**EXERCISE AIM**
Check every line below for the word "along" and show those that hold it.

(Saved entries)
# # # #

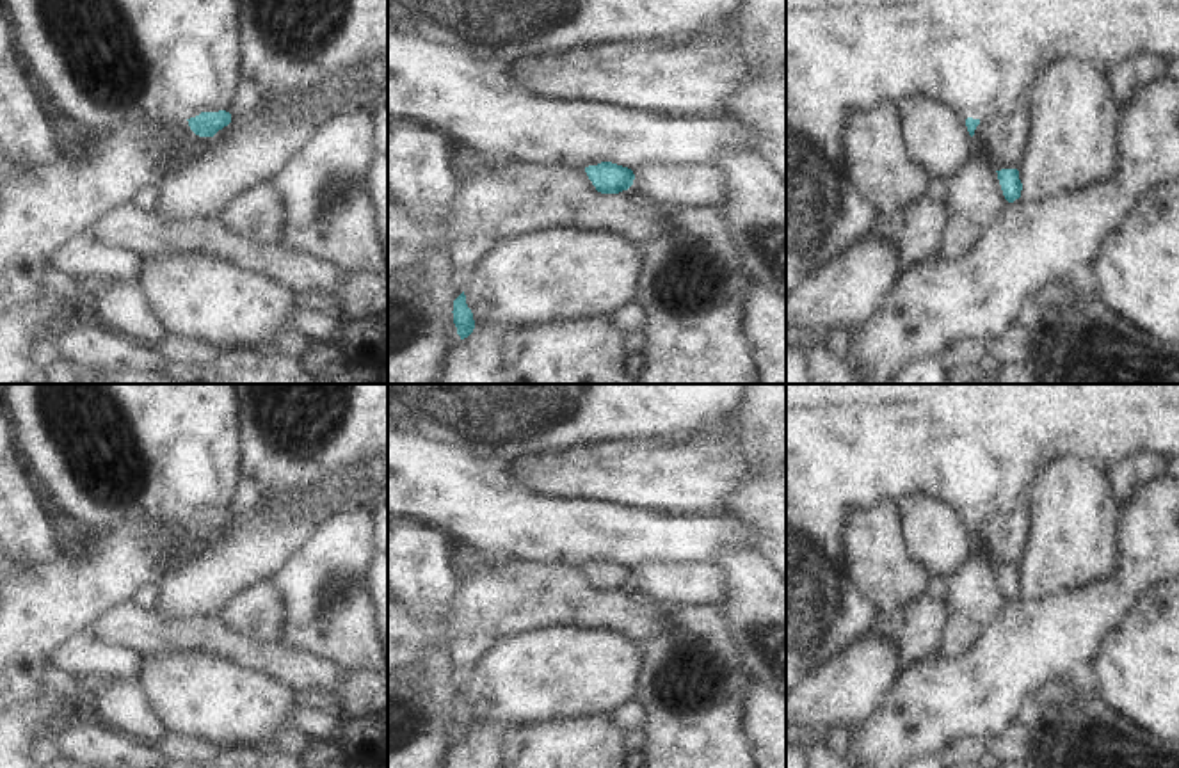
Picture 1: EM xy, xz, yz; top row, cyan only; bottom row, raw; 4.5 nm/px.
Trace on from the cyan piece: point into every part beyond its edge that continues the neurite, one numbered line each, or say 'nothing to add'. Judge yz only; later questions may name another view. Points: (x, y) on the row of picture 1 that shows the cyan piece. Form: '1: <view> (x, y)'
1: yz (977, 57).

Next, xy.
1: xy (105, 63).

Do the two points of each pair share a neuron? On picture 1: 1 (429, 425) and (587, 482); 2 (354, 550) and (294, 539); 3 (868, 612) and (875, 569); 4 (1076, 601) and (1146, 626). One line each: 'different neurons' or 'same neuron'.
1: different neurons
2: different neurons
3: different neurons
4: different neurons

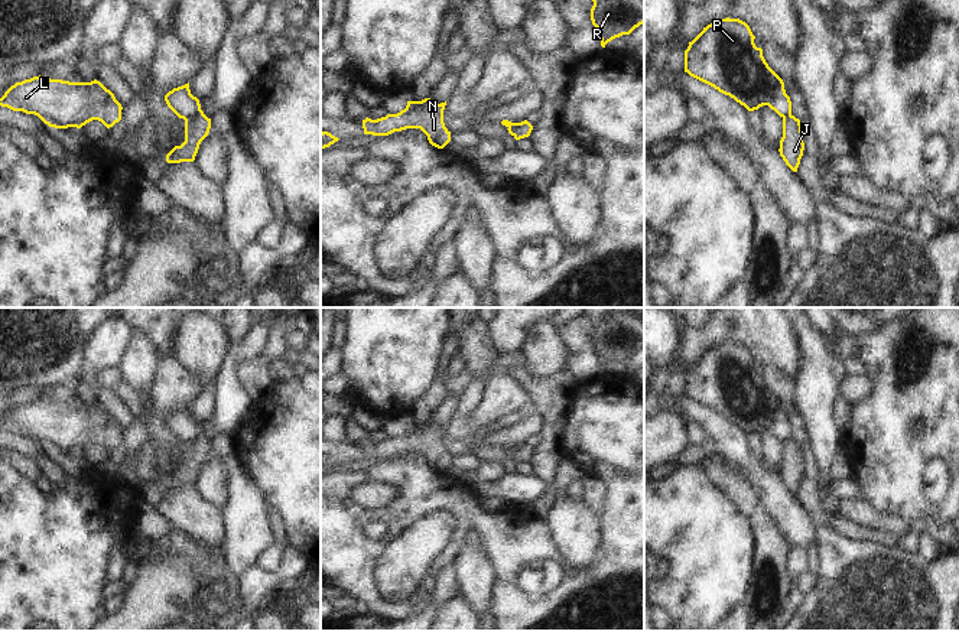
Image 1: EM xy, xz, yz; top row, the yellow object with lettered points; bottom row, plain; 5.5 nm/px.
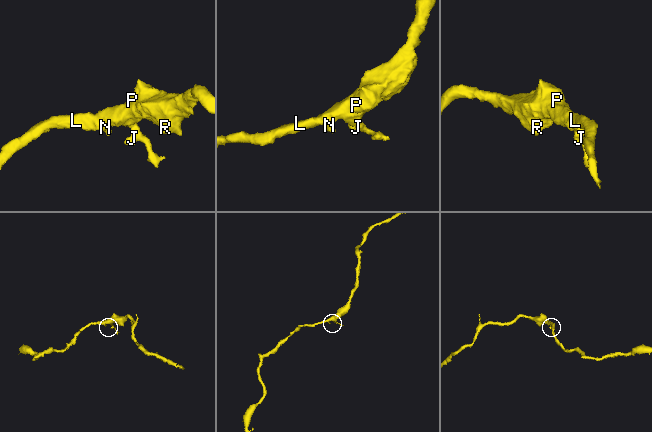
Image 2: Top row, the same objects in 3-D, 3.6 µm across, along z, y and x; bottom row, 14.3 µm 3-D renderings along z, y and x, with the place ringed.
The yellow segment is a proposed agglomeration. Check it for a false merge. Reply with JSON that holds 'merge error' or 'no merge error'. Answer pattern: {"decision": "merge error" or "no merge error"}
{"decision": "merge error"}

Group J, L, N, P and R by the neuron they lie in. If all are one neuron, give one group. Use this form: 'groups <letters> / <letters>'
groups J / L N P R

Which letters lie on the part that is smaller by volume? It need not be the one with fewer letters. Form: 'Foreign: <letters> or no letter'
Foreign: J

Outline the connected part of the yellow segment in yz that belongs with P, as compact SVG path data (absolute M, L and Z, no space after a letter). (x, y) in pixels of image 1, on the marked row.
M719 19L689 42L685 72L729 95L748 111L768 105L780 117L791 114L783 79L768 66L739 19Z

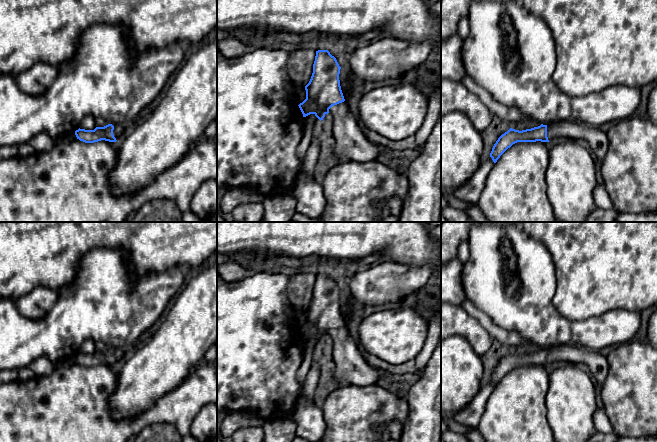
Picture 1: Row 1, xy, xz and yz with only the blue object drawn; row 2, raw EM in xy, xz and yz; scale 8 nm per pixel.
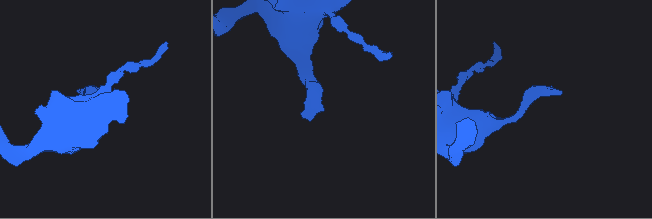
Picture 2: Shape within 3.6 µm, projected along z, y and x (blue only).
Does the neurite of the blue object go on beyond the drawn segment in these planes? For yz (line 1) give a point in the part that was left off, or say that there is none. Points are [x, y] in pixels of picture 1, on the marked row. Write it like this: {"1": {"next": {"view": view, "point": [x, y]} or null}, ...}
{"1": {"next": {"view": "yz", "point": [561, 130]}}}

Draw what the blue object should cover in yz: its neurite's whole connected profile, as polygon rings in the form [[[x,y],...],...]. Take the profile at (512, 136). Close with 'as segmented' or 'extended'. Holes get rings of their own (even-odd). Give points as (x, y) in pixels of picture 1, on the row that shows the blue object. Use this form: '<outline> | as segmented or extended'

# # # #

**RESULT FOR THIS TASK**
Image 2: Top row, the same objects in 3-D, 3.6 µm across, along z, y and x; bottom row, 14.3 µm 3-D renderings along z, y and x, with the place ringed.
Picture 2: Shape within 3.6 µm, projected along z, y and x (blue only).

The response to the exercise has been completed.